Surface protection prevents erosion and shallow instability while maintaining overall slope integrity. In Singapore’s high-intensity rainfall environment, surface protection systems must withstand concentrated flows and impact forces from rainfall. Temporary erosion control measures include hydroseeding with fast-germinating grass species, erosion control blankets, or temporary geosynthetic covers.
Shotcrete facing provides robust surface protection for extended exposure periods or where vegetation establishment is challenging. The typical thickness ranges from 75-150mm for temporary applications, with welded wire mesh reinforcement (BRC A6 to A8) providing crack control and local stability. Weep holes at 2-3m spacing ensure drainage behind the facing, preventing hydrostatic pressure buildup that could compromise facing stability.
Scaffolding systems form an integral component of Singapore’s construction industry, providing temporary access, working platforms, and support structures for various construction activities. The design and implementation of scaffolding must comply with stringent safety regulations while accommodating the unique challenges of high-rise construction, confined urban sites, and tropical weather conditions. Singapore’s Workplace Safety and Health (WSH) Regulations mandate comprehensive design, inspection, and certification requirements for all scaffolding installations.
Scaffold design in Singapore must comply with multiple standards and regulations, primarily SS 280:2018 (Code of Practice for Scaffold) and SS EN 12811 (Temporary Works Equipment – Scaffolds). These standards establish requirements for materials, design methodology, erection procedures, inspection protocols, and dismantling processes. Additionally, the WSH (Scaffolds) Regulations 2011 provides legal requirements for scaffold safety, including certification of scaffold erectors and supervisors.
Key Design Standards for Scaffolding:
SS 280:2018 – Code of Practice for Scaffolds
SS EN 12811-1:2003 – Temporary works equipment – Scaffolds – Performance requirements
SS EN 12810-1:2003 – Facade scaffolds made of prefabricated components
SS EN 39:2001 – Steel tubes for scaffolding
BS 5973:1993 – Code of practice for access and working scaffolds (reference document)
The structural design of scaffolding follows limit state principles, verifying both Ultimate Limit State (ULS) and Serviceability Limit State (SLS) criteria. Design loads include self-weight, imposed loads from workers and materials, wind loads, and special loads such as concrete placement or equipment installation. The load combinations consider various construction scenarios, with appropriate load factors applied according to SS EN 12811-1.

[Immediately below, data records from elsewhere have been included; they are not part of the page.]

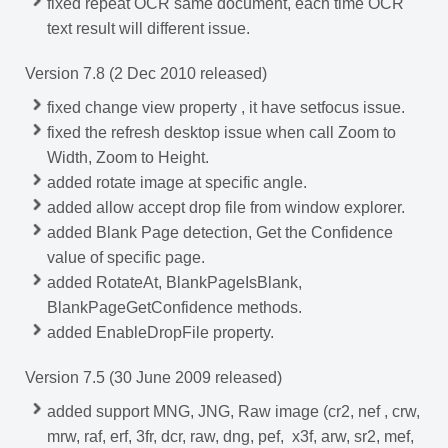
fixed repeat OCR same document, each time OCR
text result will different issue.
Version 7.8 (2 Dec 2010 released)
fixed change view property , it have setfocus issue.
fixed the refresh desktop issue when call Zoom to
Width, Zoom to Height.
added rotate image at specific angle.
added allow accept drop file from window explorer.
added Blank Page detection, Get the Confidence
value of specific page.
added RotateAt, BlankPageIsBlank,
BlankPageGetConfidence methods.
added EnableDropFile property.
Version 7.5 (30 June 2009 released)
added support MNG, JNG, Raw image (cr2, nef , crw,
mrw, raf, erf, 3fr, dcr, raw, dng, pef, x3f, arw, sr2, mef,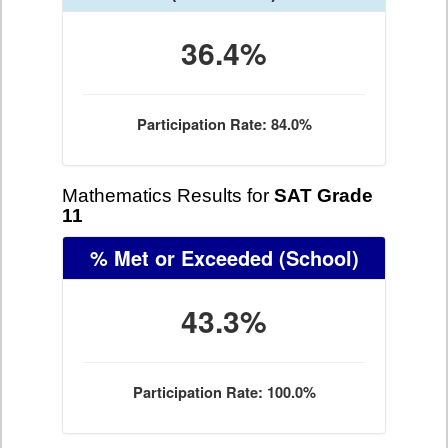
36.4%
Participation Rate: 84.0%
Mathematics Results for
SAT Grade
11
% Met or Exceeded
(School)
43.3%
Participation Rate: 100.0%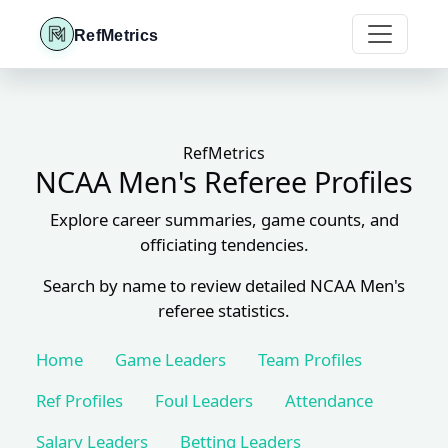
RefMetrics
RefMetrics
NCAA Men's Referee Profiles
Explore career summaries, game counts, and
officiating tendencies.
Search by name to review detailed NCAA Men's
referee statistics.
Home
Game Leaders
Team Profiles
Ref Profiles
Foul Leaders
Attendance
Salary Leaders
Betting Leaders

Wind loading represents a critical design consideration in Singapore, particularly for high-rise scaffolding and scaffolds with sheeting or containment screens. The design wind speed varies with height and exposure, following SS EN 1991-1-4 with Singapore National Annex parameters. For scaffolds with design working life exceeding 6 months, the 10-year return period wind speed applies, while shorter-duration installations may use reduced wind speeds with appropriate risk assessment.
Scaffold foundation design ensures adequate bearing capacity and settlement control throughout the installation period. Base plates, typically 150mm x 150mm minimum, distribute loads to supporting surfaces. The bearing pressure calculation considers maximum standard load including self-weight, imposed loads, and wind effects. For typical scaffolds on concrete slabs, bearing pressures range from 50-150 kPa, while scaffolds on soil require bearing capacity verification through soil investigation or proof loading.

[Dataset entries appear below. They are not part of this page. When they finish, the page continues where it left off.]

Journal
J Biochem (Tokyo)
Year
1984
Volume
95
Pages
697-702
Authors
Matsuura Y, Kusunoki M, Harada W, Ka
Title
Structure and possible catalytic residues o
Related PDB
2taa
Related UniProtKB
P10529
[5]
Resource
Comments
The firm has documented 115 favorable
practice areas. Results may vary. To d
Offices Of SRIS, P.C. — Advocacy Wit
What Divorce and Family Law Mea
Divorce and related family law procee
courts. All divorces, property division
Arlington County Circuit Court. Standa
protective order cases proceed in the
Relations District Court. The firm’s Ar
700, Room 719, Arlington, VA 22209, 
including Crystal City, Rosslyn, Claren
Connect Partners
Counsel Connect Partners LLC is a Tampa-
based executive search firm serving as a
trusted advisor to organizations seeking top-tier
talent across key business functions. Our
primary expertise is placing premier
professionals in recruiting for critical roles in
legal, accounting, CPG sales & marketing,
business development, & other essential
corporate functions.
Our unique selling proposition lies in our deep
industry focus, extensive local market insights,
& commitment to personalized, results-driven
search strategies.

Sole plates or timber sleepers spread loads over larger areas when bearing on soil or weak surfaces. The minimum sole plate dimensions of 230mm width x 38mm thickness x 2m length provide adequate load distribution for most applications. On sloping ground exceeding 5 degrees, adjustable base plates or leveling arrangements maintain vertical standard alignment while ensuring stable load transfer.
Scaffold ties transfer lateral loads from wind and construction activities to the permanent structure, preventing overturning and ensuring stability. Singapore standards require ties at maximum 4m vertical and 6m horizontal spacing for general access scaffolds, with increased tie density for scaffolds with sheeting or special loading conditions. The tie capacity must resist both tension and compression, typically minimum 6.1kN characteristic strength for standard ties.
Various tie types accommodate different structural configurations and loading requirements. Box ties encircle columns or beams, providing positive attachment without drilling. Through ties utilize tubes passing through window openings or purpose-made holes. Anchor ties employ mechanical or chemical anchors into concrete or masonry, requiring pull-out testing to verify capacity. The tie arrangement must maintain scaffold stability during all construction phases, including progressive installation and dismantling.
Formwork systems represent a critical temporary works element in concrete construction, providing the mold that shapes concrete members while supporting loads during placement and curing.
Modern formwork design integrates structural engineering principles with construction methodology, considering not only load capacity but also constructability, safety, and concrete finish quality. The tropical climate influences formwork design through considerations for rainfall during concrete placement, thermal effects on formwork materials, and accelerated concrete strength development. Singapore’s high-rise construction sector has driven innovations in climbing formwork, jump forms, and slip-form systems that enable efficient construction of vertical elements.
Formwork design follows limit state principles as outlined in SS EN 1992 (Eurocode 2) and BS 5975:2019. The design process verifies structural adequacy under various load combinations while ensuring serviceability requirements for deflection control and concrete finish quality. Load considerations include concrete self-weight, construction live loads, impact from concrete placement, wind loads on vertical formwork, and lateral pressure from fresh concrete.
Lateral Pressure of Fresh Concrete (SS EN 1992):
Pmax = MIN[γc × h ; 5√(v) + 20]
Where:
γc = Unit weight of concrete (typically 25 kN/m³)
h = Height of fresh concrete
v = Rate of placement (m/hr)
Vertical formwork for walls, columns, and core walls employs various systems optimized for different applications. Panel formwork systems, utilizing steel or aluminum frames with plywood or composite facing, provide versatility for walls and columns.
Slab formwork systems support fresh concrete loads while providing specified surface finish and dimensional accuracy. Table formwork (flying forms) represents the predominant system for high-rise residential construction in Singapore, enabling complete floor cycles in 4-5 days. These prefabricated table units, typically 20-30m² area, incorporate primary beams, secondary joists, and deck facing as integrated assemblies that move between floors using rollers or lifting equipment.
The structural design of slab formwork considers load distribution through multiple components: decking material (typically 18mm plywood), secondary bearers at 300-600mm centers, primary bearers at 900-1800mm centers, and vertical props. Prop capacity ranges from 15-40 kN depending on type and extension length, with spacing determined by load analysis. The design must verify bearing capacity at prop bases, particularly on previously cast slabs where concrete strength may be limited.
Formwork Design Standards:
SS EN 12812:2008 – Falsework – Performance requirements and general design
SS EN 13377:2020 – Prefabricated timber formwork beams
SS 580:2020 – Code of Practice for Formwork
BS 5975:2019 – Code of practice for temporary works procedures
Modern system formwork utilizes standardized components enabling flexible configuration while maintaining structural integrity. Primary components include panels with steel or aluminum frames, connecting hardware (pins, wedges, clamps), alignment systems (push-pull props, aligners), and access systems (brackets, platforms). The modular design enables adaptation to various geometries while maintaining consistent load paths and connection details.